**Activities:**
(1) Write out the portion of the Minetest text that starts at the words "As players explore" and ends after the words "20 real-time minutes.".
(2) Answer these questions using the Minetest text below.
(a) In which language are users' own games and mods written?
(b) How many real-time minutes does one full day and night cycle last in the game?
(c) How many downloads does the Android version have on the Google Play store?

**Text section:**
=-=-=-=-=

Minetest is a free and open-source sandbox video game and game creation system with focus on voxel graphics. It is written primarily in C++ and makes use of the Irrlicht Engine. Minetest provides an API for users to write their own games and mods written in Lua. It is cross-platform, being available for Linux-based systems, FreeBSD, Microsoft Windows, MacOS, and Android.

In the default game of Minetest, Minetest Game (MTG for short), players explore a blocky, procedurally-generated 3D world spanning approximately 31 000 full nodes (blocks) in each direction, and may discover and extract raw materials, craft tools and items, and build structures and landscapes. Depending on the game selected and mods present, players can fight computer-controlled "mobs", as well as cooperate with or compete against other players in the same world.

The game mechanics of Minetest are similar to those of the 2009 game Minecraft, though the original author stopped just short of describing it as a "Minecraft clone". Over a decade of active development Minetest has garnered critical acclaim and gained in popularity; since November 2013 Minetest has been downloaded over 1.4 million times from GitHub, and the Android version of Minetest has over 500,000 downloads on the Google Play store.

Gameplay 

Minetest is a voxel sandbox video game. Gameplay is in the first-person perspective by default, but players have the option for third-person perspective. The game world is composed of voxels: 3D objects, many of them simple cubes, commonly called "nodes". Different voxels represent various materials, such as dirt, stone, ores, tree trunks, water, and lava. The core gameplay revolves around picking up and placing these objects, one node at a time. Nodes are arranged in a 3D grid, while players can move smoothly around the world. Players can "mine" (or "dig") blocks and then "place" (or "build") them elsewhere, enabling them to modify the game world. Players can also craft a wide variety of hand-held tools to aid them with the world modification. Pick axes allow to dig rocky nodes, shovels speed up the digging of dirt and sand, water buckets allow to pick up water nodes, etc. A player controls a 3D character known as Sam, which is a recursive acronym for "Sam ain't Minecraft".

As players explore the world, new areas are procedurally generated, using a map seed specified by the player. A new game puts the player in the center of a voxel cube 62 thousand nodes across, so the player can travel 31 thousand nodes in any direction (sideways, up, or down) before reaching the invisible wall at the end of the world.

The world is divided into biomes ranging from deserts to jungles to snowfields; the terrain includes plains, mountains, forests, caves, and various lava/water bodies. The in-game time system follows a day and night cycle, and one full cycle lasts 20 real-time minutes.

Minetest provides two basic game mode options: Enable Damage and Creative Mode which affect how players interact with the world and use items. Creative Mode is intended to provide players with infinite resources, while toggling the damage setting determines whether the players are able to take damage from environmental hazards and other players.

=-=-=-=-=

Data entries

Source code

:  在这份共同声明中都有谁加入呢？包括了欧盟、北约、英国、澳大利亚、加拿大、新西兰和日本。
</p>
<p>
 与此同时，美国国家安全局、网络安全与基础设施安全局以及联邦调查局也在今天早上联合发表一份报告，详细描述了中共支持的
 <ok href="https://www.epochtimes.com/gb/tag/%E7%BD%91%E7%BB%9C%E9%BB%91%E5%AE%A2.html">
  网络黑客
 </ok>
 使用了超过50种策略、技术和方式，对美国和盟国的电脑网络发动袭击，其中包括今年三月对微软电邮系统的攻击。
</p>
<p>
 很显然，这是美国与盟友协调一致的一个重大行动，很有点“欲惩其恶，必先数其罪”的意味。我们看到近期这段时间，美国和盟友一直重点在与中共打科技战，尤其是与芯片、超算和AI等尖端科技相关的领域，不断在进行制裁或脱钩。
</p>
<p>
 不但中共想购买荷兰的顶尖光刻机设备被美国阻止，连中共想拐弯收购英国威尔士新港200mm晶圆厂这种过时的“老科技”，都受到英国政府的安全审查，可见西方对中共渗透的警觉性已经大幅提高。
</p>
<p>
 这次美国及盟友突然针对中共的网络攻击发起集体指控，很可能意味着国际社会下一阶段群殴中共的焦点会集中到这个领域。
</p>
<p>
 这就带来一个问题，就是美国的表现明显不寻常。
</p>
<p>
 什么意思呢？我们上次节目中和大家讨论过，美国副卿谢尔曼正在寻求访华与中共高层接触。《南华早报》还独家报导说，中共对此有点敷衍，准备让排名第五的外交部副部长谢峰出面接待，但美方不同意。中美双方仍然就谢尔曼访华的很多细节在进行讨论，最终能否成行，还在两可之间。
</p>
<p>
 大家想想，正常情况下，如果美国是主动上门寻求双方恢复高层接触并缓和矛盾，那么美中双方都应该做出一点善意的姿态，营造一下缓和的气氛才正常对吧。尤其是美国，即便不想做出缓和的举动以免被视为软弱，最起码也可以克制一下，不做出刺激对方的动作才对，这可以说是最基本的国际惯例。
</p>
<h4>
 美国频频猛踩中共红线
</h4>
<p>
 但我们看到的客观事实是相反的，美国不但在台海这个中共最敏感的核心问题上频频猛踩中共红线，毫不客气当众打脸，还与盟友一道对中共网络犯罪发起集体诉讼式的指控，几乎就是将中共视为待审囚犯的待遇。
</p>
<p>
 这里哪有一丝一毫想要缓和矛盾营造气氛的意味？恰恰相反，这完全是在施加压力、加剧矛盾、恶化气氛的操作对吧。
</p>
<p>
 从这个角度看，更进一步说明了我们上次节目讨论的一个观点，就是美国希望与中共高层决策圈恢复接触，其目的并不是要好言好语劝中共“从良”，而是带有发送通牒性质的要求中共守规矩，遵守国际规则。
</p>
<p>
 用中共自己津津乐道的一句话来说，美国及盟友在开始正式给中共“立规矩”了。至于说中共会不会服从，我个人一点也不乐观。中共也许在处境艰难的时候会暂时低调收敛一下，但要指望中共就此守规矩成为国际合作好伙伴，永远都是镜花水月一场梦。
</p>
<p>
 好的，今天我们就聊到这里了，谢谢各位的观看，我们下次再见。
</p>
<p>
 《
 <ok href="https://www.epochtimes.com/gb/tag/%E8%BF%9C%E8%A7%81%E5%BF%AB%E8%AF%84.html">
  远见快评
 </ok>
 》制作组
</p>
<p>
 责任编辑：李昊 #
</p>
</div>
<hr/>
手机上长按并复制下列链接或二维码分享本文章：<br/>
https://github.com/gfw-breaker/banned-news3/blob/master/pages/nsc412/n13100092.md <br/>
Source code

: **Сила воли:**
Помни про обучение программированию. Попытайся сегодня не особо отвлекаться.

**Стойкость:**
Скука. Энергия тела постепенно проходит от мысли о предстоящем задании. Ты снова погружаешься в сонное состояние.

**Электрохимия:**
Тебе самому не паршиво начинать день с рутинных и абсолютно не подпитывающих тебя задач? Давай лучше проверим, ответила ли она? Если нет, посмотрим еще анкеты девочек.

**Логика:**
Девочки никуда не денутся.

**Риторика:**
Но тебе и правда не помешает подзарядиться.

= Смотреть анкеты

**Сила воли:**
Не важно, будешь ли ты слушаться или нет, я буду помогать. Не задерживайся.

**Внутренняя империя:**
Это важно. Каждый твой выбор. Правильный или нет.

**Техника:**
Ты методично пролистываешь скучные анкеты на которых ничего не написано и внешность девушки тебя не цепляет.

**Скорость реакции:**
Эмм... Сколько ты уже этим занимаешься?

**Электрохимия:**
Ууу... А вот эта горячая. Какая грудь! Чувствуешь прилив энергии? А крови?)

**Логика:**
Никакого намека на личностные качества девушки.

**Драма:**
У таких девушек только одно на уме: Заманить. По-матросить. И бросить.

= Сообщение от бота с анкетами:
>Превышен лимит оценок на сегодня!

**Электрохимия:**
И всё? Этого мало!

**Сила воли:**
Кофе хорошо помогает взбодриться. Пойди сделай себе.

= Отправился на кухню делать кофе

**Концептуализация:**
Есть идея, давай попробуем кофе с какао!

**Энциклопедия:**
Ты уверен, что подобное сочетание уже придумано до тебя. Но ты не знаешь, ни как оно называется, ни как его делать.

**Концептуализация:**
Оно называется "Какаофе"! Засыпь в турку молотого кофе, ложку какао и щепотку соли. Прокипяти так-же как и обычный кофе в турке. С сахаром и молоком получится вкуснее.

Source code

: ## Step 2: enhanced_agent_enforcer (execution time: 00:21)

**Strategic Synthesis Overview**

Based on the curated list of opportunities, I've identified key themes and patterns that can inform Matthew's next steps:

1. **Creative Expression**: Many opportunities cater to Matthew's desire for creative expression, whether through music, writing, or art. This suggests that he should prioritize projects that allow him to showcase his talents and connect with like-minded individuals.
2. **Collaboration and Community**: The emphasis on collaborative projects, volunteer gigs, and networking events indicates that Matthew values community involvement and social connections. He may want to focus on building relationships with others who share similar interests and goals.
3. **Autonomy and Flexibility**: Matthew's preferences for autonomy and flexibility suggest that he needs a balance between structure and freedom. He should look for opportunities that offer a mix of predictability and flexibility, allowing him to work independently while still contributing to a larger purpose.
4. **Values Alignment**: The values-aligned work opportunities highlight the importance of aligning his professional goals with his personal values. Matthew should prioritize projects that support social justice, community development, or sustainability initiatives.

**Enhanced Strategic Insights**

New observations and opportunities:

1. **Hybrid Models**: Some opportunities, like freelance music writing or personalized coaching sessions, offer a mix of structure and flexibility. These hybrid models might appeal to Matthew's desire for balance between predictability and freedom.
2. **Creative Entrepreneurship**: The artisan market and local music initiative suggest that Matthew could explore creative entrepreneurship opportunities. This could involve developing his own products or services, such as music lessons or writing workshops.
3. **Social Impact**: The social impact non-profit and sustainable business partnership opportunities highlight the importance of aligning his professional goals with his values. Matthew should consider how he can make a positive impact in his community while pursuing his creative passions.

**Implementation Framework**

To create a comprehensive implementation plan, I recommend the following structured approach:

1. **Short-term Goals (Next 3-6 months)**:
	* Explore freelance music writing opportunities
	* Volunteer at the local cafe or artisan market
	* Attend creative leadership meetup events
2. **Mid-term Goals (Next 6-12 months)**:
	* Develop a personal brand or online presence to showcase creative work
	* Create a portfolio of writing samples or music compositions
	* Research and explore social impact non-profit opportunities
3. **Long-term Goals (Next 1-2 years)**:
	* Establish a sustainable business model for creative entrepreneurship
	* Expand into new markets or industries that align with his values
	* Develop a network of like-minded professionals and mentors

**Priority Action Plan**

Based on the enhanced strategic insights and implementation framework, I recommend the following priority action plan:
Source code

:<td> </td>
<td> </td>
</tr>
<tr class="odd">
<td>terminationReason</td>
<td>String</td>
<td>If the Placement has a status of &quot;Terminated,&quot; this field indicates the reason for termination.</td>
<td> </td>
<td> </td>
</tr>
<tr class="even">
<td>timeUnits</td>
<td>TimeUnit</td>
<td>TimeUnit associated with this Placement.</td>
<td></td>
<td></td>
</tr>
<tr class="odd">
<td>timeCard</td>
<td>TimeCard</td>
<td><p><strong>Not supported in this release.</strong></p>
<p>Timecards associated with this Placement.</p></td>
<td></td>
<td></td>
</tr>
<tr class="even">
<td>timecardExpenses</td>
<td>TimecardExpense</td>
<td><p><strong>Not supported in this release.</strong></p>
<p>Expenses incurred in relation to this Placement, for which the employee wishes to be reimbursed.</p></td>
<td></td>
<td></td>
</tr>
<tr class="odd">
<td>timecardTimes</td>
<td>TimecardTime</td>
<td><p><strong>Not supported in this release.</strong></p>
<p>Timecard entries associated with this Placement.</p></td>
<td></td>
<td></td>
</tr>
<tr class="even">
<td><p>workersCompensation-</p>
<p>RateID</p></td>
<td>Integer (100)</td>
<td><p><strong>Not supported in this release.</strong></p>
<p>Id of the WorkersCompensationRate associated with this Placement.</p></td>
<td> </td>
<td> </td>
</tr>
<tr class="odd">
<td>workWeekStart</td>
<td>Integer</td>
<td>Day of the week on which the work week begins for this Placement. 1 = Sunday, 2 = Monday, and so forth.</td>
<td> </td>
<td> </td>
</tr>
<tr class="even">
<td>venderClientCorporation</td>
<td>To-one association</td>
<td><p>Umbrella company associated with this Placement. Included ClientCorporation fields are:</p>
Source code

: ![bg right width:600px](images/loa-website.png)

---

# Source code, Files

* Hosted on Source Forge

=-=-=-=-=

**Your responses:**
(1)
As players explore the world, new areas are procedurally generated, using a map seed specified by the player. A new game puts the player in the center of a voxel cube 62 thousand nodes across, so the player can travel 31 thousand nodes in any direction (sideways, up, or down) before reaching the invisible wall at the end of the world.

The world is divided into biomes ranging from deserts to jungles to snowfields; the terrain includes plains, mountains, forests, caves, and various lava/water bodies. The in-game time system follows a day and night cycle, and one full cycle lasts 20 real-time minutes.

(2)
(a) Lua
(b) 20 minutes
(c) Over 500,000